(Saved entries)
□ □ □
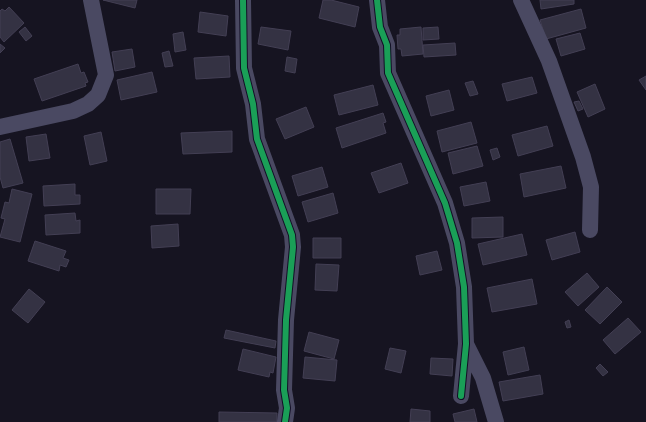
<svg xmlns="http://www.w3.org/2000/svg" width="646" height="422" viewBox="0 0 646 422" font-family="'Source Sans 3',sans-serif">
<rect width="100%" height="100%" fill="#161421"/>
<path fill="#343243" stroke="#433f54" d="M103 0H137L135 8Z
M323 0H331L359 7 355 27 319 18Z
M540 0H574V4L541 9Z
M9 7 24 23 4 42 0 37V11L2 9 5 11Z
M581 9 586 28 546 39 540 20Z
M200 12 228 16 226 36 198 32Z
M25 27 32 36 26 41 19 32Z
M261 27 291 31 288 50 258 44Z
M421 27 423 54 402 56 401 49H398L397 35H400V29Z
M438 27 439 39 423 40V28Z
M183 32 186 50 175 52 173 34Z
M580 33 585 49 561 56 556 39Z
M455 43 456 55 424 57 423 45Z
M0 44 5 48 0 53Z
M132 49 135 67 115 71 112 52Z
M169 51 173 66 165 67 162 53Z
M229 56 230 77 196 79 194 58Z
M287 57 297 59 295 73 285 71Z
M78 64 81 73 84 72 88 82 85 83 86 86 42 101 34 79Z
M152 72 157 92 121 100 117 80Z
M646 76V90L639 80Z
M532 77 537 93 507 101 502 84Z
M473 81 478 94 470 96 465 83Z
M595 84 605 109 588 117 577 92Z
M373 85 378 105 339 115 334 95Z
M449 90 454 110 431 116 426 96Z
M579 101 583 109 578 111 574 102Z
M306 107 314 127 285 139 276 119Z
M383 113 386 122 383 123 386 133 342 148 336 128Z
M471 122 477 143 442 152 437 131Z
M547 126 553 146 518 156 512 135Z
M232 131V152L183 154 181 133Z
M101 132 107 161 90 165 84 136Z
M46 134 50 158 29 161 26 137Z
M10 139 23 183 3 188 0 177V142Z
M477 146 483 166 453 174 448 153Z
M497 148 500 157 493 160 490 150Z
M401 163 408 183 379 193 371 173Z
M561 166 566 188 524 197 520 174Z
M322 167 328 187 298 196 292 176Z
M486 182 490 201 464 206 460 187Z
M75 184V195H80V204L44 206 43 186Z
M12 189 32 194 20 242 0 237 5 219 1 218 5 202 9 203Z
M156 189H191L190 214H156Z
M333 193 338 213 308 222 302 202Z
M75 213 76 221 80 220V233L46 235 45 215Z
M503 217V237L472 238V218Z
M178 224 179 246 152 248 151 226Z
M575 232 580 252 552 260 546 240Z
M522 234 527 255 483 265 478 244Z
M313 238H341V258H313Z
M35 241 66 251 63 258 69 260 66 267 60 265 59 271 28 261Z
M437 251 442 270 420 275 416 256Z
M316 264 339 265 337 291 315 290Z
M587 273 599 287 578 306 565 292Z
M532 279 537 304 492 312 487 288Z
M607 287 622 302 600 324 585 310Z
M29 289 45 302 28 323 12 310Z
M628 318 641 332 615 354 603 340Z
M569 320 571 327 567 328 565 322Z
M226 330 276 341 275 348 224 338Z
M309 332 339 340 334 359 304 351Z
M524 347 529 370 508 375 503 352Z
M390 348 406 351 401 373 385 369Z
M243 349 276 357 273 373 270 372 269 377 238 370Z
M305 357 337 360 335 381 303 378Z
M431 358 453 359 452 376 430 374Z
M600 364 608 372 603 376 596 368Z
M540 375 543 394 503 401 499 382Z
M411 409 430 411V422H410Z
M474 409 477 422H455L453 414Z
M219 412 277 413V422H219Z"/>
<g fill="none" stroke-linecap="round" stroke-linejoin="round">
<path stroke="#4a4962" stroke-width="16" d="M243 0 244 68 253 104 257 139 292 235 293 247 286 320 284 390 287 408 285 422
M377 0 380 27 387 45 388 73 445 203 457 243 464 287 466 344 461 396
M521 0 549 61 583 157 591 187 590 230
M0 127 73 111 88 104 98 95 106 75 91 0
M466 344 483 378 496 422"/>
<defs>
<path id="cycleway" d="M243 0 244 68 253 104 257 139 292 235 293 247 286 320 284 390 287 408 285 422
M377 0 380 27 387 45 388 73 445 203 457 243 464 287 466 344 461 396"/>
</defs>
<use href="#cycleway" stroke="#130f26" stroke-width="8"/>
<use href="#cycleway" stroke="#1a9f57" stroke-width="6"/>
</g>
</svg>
□ □ □
== Task directions ==
Your reply should restate every entry exactly, with the pictures left out.

== Output ==
<svg xmlns="http://www.w3.org/2000/svg" width="646" height="422" viewBox="0 0 646 422" font-family="'Source Sans 3',sans-serif">
<rect width="100%" height="100%" fill="#161421"/>
<path fill="#343243" stroke="#433f54" d="M103 0H137L135 8Z
M323 0H331L359 7 355 27 319 18Z
M540 0H574V4L541 9Z
M9 7 24 23 4 42 0 37V11L2 9 5 11Z
M581 9 586 28 546 39 540 20Z
M200 12 228 16 226 36 198 32Z
M25 27 32 36 26 41 19 32Z
M261 27 291 31 288 50 258 44Z
M421 27 423 54 402 56 401 49H398L397 35H400V29Z
M438 27 439 39 423 40V28Z
M183 32 186 50 175 52 173 34Z
M580 33 585 49 561 56 556 39Z
M455 43 456 55 424 57 423 45Z
M0 44 5 48 0 53Z
M132 49 135 67 115 71 112 52Z
M169 51 173 66 165 67 162 53Z
M229 56 230 77 196 79 194 58Z
M287 57 297 59 295 73 285 71Z
M78 64 81 73 84 72 88 82 85 83 86 86 42 101 34 79Z
M152 72 157 92 121 100 117 80Z
M646 76V90L639 80Z
M532 77 537 93 507 101 502 84Z
M473 81 478 94 470 96 465 83Z
M595 84 605 109 588 117 577 92Z
M373 85 378 105 339 115 334 95Z
M449 90 454 110 431 116 426 96Z
M579 101 583 109 578 111 574 102Z
M306 107 314 127 285 139 276 119Z
M383 113 386 122 383 123 386 133 342 148 336 128Z
M471 122 477 143 442 152 437 131Z
M547 126 553 146 518 156 512 135Z
M232 131V152L183 154 181 133Z
M101 132 107 161 90 165 84 136Z
M46 134 50 158 29 161 26 137Z
M10 139 23 183 3 188 0 177V142Z
M477 146 483 166 453 174 448 153Z
M497 148 500 157 493 160 490 150Z
M401 163 408 183 379 193 371 173Z
M561 166 566 188 524 197 520 174Z
M322 167 328 187 298 196 292 176Z
M486 182 490 201 464 206 460 187Z
M75 184V195H80V204L44 206 43 186Z
M12 189 32 194 20 242 0 237 5 219 1 218 5 202 9 203Z
M156 189H191L190 214H156Z
M333 193 338 213 308 222 302 202Z
M75 213 76 221 80 220V233L46 235 45 215Z
M503 217V237L472 238V218Z
M178 224 179 246 152 248 151 226Z
M575 232 580 252 552 260 546 240Z
M522 234 527 255 483 265 478 244Z
M313 238H341V258H313Z
M35 241 66 251 63 258 69 260 66 267 60 265 59 271 28 261Z
M437 251 442 270 420 275 416 256Z
M316 264 339 265 337 291 315 290Z
M587 273 599 287 578 306 565 292Z
M532 279 537 304 492 312 487 288Z
M607 287 622 302 600 324 585 310Z
M29 289 45 302 28 323 12 310Z
M628 318 641 332 615 354 603 340Z
M569 320 571 327 567 328 565 322Z
M226 330 276 341 275 348 224 338Z
M309 332 339 340 334 359 304 351Z
M524 347 529 370 508 375 503 352Z
M390 348 406 351 401 373 385 369Z
M243 349 276 357 273 373 270 372 269 377 238 370Z
M305 357 337 360 335 381 303 378Z
M431 358 453 359 452 376 430 374Z
M600 364 608 372 603 376 596 368Z
M540 375 543 394 503 401 499 382Z
M411 409 430 411V422H410Z
M474 409 477 422H455L453 414Z
M219 412 277 413V422H219Z"/>
<g fill="none" stroke-linecap="round" stroke-linejoin="round">
<path stroke="#4a4962" stroke-width="16" d="M243 0 244 68 253 104 257 139 292 235 293 247 286 320 284 390 287 408 285 422
M377 0 380 27 387 45 388 73 445 203 457 243 464 287 466 344 461 396
M521 0 549 61 583 157 591 187 590 230
M0 127 73 111 88 104 98 95 106 75 91 0
M466 344 483 378 496 422"/>
<defs>
<path id="cycleway" d="M243 0 244 68 253 104 257 139 292 235 293 247 286 320 284 390 287 408 285 422
M377 0 380 27 387 45 388 73 445 203 457 243 464 287 466 344 461 396"/>
</defs>
<use href="#cycleway" stroke="#130f26" stroke-width="8"/>
<use href="#cycleway" stroke="#1a9f57" stroke-width="6"/>
</g>
</svg>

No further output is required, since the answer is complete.